Development of both abilities requires incredible volumes of data, both as text and as raw audio — and as we’ve gone over before, collecting and curating data is the most difficult and time-consuming part of machine learning, by far.
But every phoneme collected and curated brings the NLP space just a little bit closer to completion — to the day when users can simply speak to their computers and receive a completely natural response in return.
Why use NLP?
As it turns out, NLP is useful for more than just letting people to their computers speak in slang. With a better ability to recognize non-dictionary-standard versions of speech, computers are simply better at understanding speech in any context — about 99% accurate, by some measures, compared to 94% before NLP integration.
That’s useful for reducing the number of individual wrong responses to user queries, reducing frustration and response times, but it’s absolutely essential for large datasets in which that 4% difference in fidelity could mean hundreds or thousands of extra errors.
Now, even products like Facebook Messenger are offering built-in NLP solutions for developers, so they can easily understand the concepts being discussed by users. Facebook isn’t alone in this — most advanced messengers, personal assistants, and voice apps use some level of NLP to power their linguistic interface.
Other possible applications for NLP in modern consumer services include ultra-accurate spam filtering and profanity removal. NLP applications also range into sentiment analysis, not just translating natural speech but trying to understand its emotional and conceptual tenor; some NLP projects aim to have computers analyze speech in real-time to make determinations about which stock to buy or sell.
All this requires the right dataset, to be possible. But how do you get the right dataset?
NLP data comes in 7 data types
Natural language processing datasets generally concern themselves with a single type of analysis, and it’s only together that they can provide for the totality of the needs of natural language.

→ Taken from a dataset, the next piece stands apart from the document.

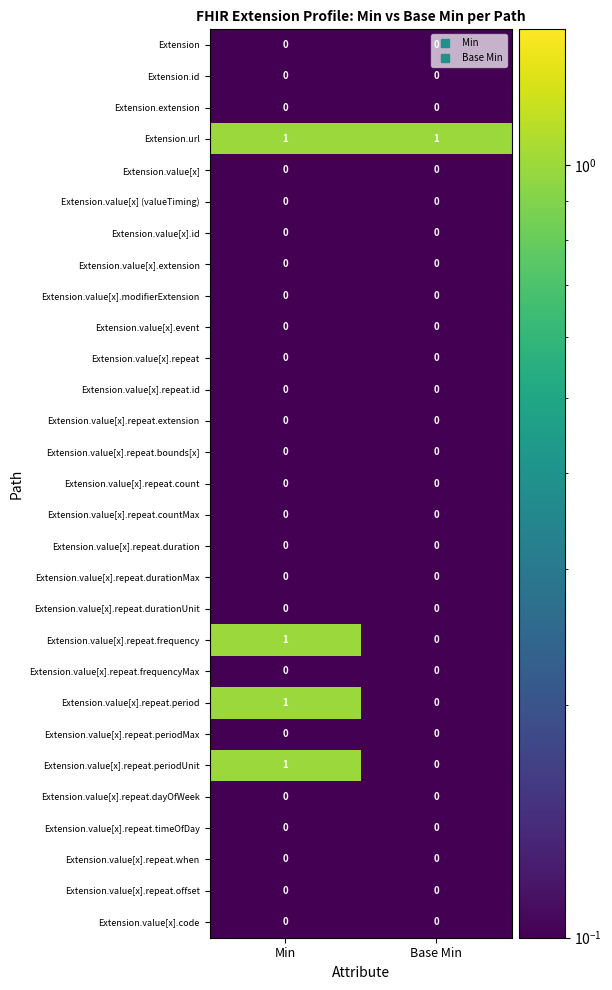

List the labels in order of Extension.value[x].repeat.periodUnit value, smallest first.

Base Min, Min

There’s speech recognition, in which the actual words spoken in audio are converted to text for further analysis, and machine translation for when those spoken words don’t happen to be in English.
Then, there’s text classification and language modeling, which have to do with chunking and classifying speech into concepts for further analysis. Next come the finishing touches: image captioning, question answering, and document summarization.

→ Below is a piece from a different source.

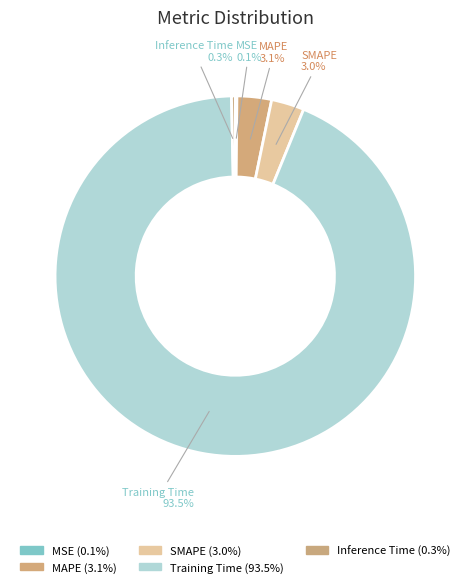

Does any single category account for the majority?

Yes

A given NLP query might use any number of these sorts of datasets. For instance, a request to troll Spanish-language blogs to determine the level of excitement about a particular product would have to first record the spoken words into text (speech recognition), then translate that Spanish text into English.

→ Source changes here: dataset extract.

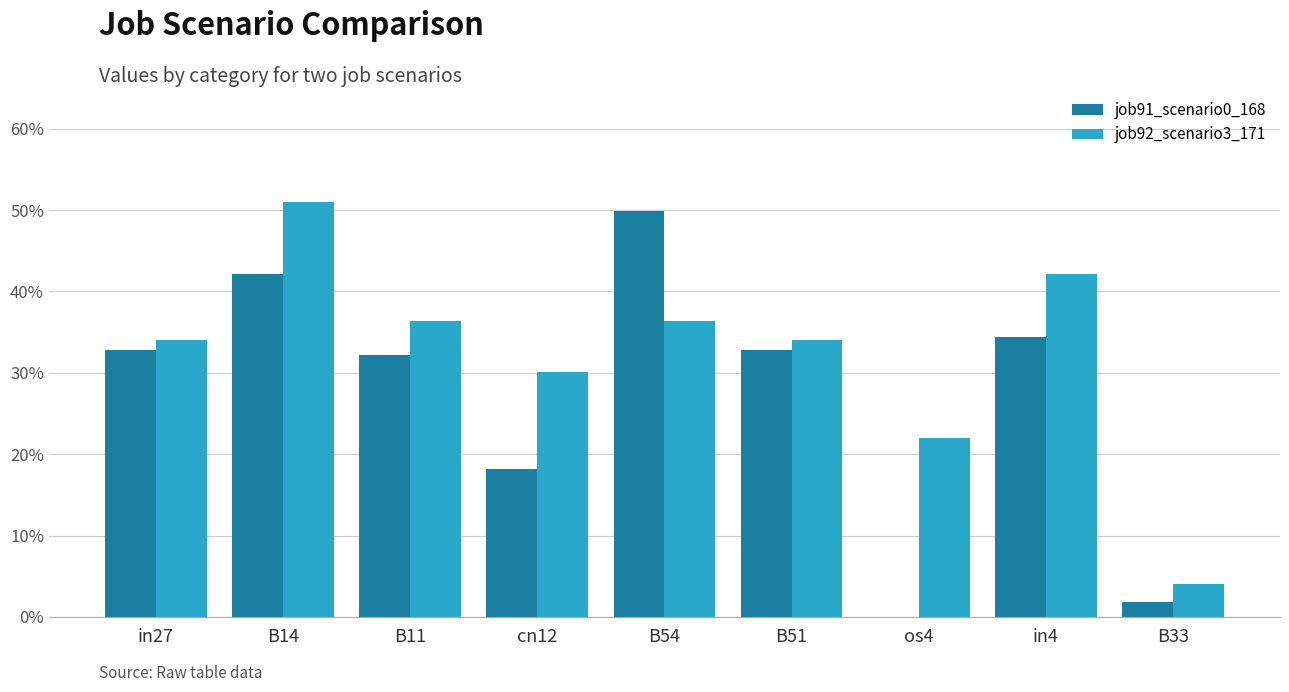

What is the value of the job92_scenario3_171 bar at the 6th from the left?

0.3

Only then would the program be able to look at the English translation and try to find conceptual and/or emotional elements that could be relevant to our question: How do these people feel about the product?
In each case, the dataset allows developers to use machine learning techniques to add the next crucial sub-ability to the overall NLP arsenal.
Since the whole point of NLP is to make human-machine interaction more seamless, most of the possible applications have to do with the places that interaction has historically always lagged behind. Real-time audio conversations with chatbots is an NLP dream, bringing all the challenges of understanding language up to the challengingly high speed of regular human interaction.
Natural Language Processing can be used exactly as wide as the human facility with language; anything that exists in the medium of natural language can be analyzed in that medium as well.
Armed with the right datasets, NLP promises to be one of the most impactful new computing innovations in recent decades. All the average person needs to do to make sure those datasets are available is keep having natural interactions, and allow the computer models of the future to learn from them.